Otra noche mas, encerrado en este cuarto de paredes blancas que por momento parecieran que están acojinadas, como si estuviera en un manicomio donde lo único que puedes hacer es sentarte en tu cama y pensar, reflexionar y volverte más demente, porque los pensamientos malos revolotean en tu cabeza como una parvada de aves compitiendo por el ultimo trozo de comida.
Cada que recuerdo esos momentos, no puedo evitar soltar un par de lagrimas, esto cada vez va peor; yo siempre he dicho que debes ser lo suficientemente fuerte para afrontar tus problemas, dejando por fuera a aquellas amistades y personas que no quieres lastimar pero por momentos creo que no aguantare, ya llevo más de dos años con este sentimiento que siento me mata por dentro; los momentos felices cada vez son menos y los tristes se apoderan de mi mente, siento que cualquier discusión puede llegar a un problema enorme donde tenga que terminar como siempre en la soledad, esa soledad que te destruye, porque aunque tengas personas cerca tu mente te impide recibirlas, te impide contemplarlas y decirles que los quieres y extrañas.

DATOS
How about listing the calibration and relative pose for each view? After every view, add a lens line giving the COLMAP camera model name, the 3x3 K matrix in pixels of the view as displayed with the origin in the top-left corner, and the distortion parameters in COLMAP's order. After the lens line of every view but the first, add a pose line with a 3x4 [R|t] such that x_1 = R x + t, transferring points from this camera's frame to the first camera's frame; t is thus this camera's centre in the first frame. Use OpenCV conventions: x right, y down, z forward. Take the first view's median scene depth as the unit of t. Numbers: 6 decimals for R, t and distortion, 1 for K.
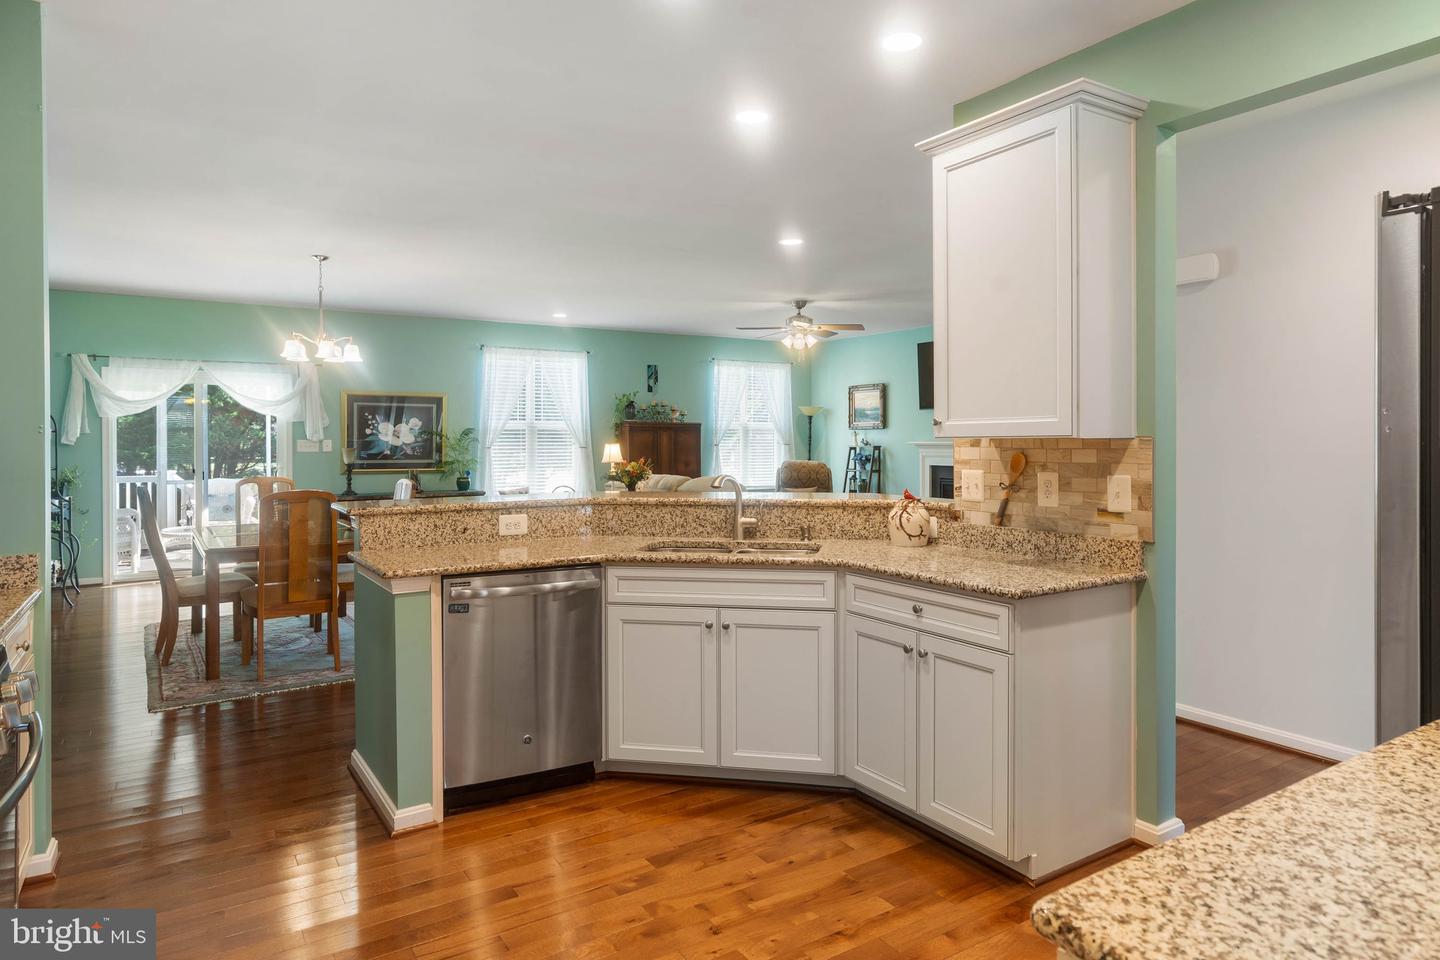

INSTRUCCIONES DE TRABAJO
¿Concuerda cada afirmación con el texto proporcionado? Responde sí o no y cita entre comillas las palabras del texto que lo deciden.
1. Quien narra lleva más de dos años con ese sentimiento.
2. Los momentos felices son cada vez más frecuentes.
3. Las paredes del cuarto son blancas.

SOLUCIÓN
1. Sí: "ya llevo más de dos años con este sentimiento".
2. No: "los momentos felices cada vez son menos".
3. Sí: "este cuarto de paredes blancas".